# Forum Home Renovation Bathrooms  Waterproofing over existing plaster?

## Cecile

Our ensuite will be created from an existing bedroom, and we hope to leave the plasterboard intact.  It's in good condition overall although painted.   
We are wondering, from a waterproofing point of view, whether or not we can waterproof directly over the painted plasterboard (and no, it's not wet area plasterboard)?  I suspect that the painted surface (flat acrylic, I believe) would cause the membrane to lift/bubble and being a regular plasterboard will simply be an invitation for moisture troubles down the track. 
I know it would be acceptable also to villaboard over the top of the plasterboard, then waterproof before tiling. 
Your thoughts?

----------


## an3_bolt

Regardless of being able to waterproof over the paint - I would be concerned with the issue that effectively you have the weight of the tiles, tile adhesive waterproofing and paint all hanging off the bond of the paint to the plasterboard...... :Shock:

----------


## Bloss

> Regardless of being able to waterproof over the paint - I would be concerned with the issue that effectively you have the weight of the tiles, tile adhesive waterproofing and paint all hanging off the bond of the paint to the plasterboard......

  Nah - the tiles apply almost no outwards forces - each tile sits on the tile below - the equivalent is a brick wall. The predominant force is shear and surprising as it might seem paint can withstand a lot of shear - as can the cardboard held in place against the gypsum plaster. Sure - pull outwards and it will tear off easily enough, but that's not what is happening with tlles on a wall. Even with fittings like ceramic foot rest and soap holders - so long as they are allowed to cure properly most of the forces are down not out, although too much pressure or weight and they will pull off the wall. 
In any case I would villaboard over the top better still remove and replace with cement sheeting - I'd be insulating too.

----------


## Cecile

> I would villaboard over the top better still remove and replace with cement sheeting - I'd be insulating too.

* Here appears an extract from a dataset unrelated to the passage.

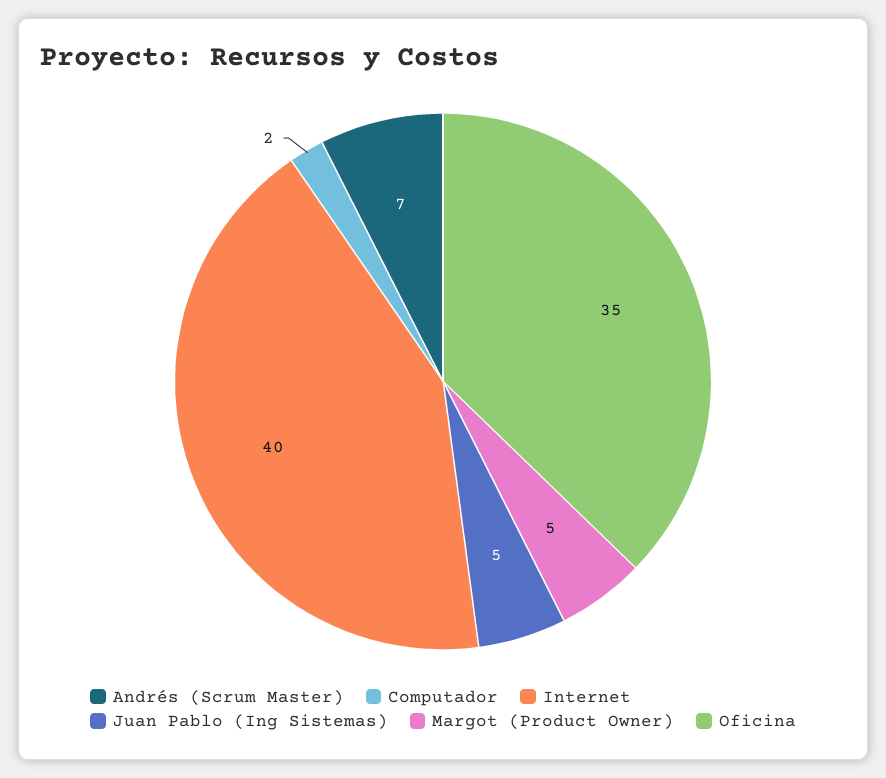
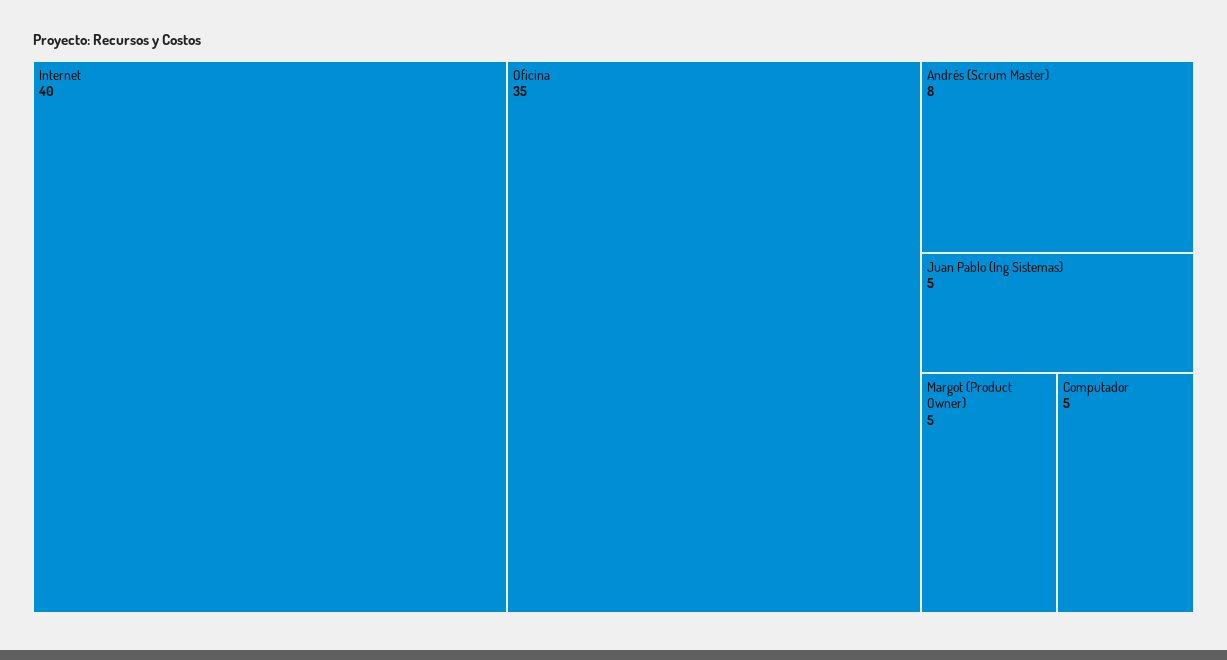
Andrés (Scrum Master): 7 -> 8
Computador: 2 -> 5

  This was my thought, to be honest.  And as the exterior cladding is going to be totally removed and replaced with zincalume, insulation is going to be easy, and not negotiable anyway.

----------


## Moondog55

Going over the top would be easier. OK What weight of Villaboard, 4mm/5mm/6mm ?/  All else being equal I'd go for the cheapest of course

----------


## Bloss

so long as you fix it properly just get the cheapest (and that's not always the thinnest . . . ). 4.5mm I think is only sold in Qld, never seen 4mm? I'd use 6mm - can't use self embedding screws in the 4.5mm either.

----------


## Oldsaltoz

Do not tile over standard plasterboard sheets in a shower, or even a bathroom for that matter. 
They have no WR rating and are doomed to fail with a very expensive fix. 
As a professional waterproofer myself I can assure you I see this problem all the time, a sinke pin hole in a plasterboard sheet will turn into mush, and other walls in the batroom will covered in mould in no time as well. 
The price of a few sheets of Villaboard that can be fixed directly over the existing plasterboard is more than worth the effort.  
There are WR rated sheets for wet areas that look just like plasterboard but for the material on the face of the sheet (the wet side), it's thiker, harder and has fibres in it not just paper as with plasterboard. 
Don't do it. 
PS Waterproofing standards clearly state all wet areas MUST have WR (water resistant) sheeting on all walls. And remember the Standard is the MINIMUM REQUIREMENTS. 
Good luck.

----------


## Cecile

> Do not tile over standard plasterboard sheets in a shower, or even a bathroom for that matter. 
> They have no WR rating and are doomed to fail with a very expensive fix. 
> As a professional waterproofer myself I can assure you I see this problem all the time, a sinke pin hole in a plasterboard sheet will turn into mush, and other walls in the batroom will covered in mould in no time as well. 
> The price of a few sheets of Villaboard that can be fixed directly over the existing plasterboard is more than worth the effort.  
> There are WR rated sheets for wet areas that look just like plasterboard but for the material on the face of the sheet (the wet side), it's thiker, harder and has fibres in it not just paper as with plasterboard. 
> Don't do it. 
> PS Waterproofing standards clearly state all wet areas MUST have WR (water resistant) sheeting on all walls. And remember the Standard is the MINIMUM REQUIREMENTS. 
> Good luck.

  I figured you'd say this...was waiting for your comments, actually.  Ted is trying to avoid removing the plasterboard, as it's well glued and screwed, and walls are plumb and flat so easily tiled.  We'll likely use villaboard over the top, and re-do the cornices.

----------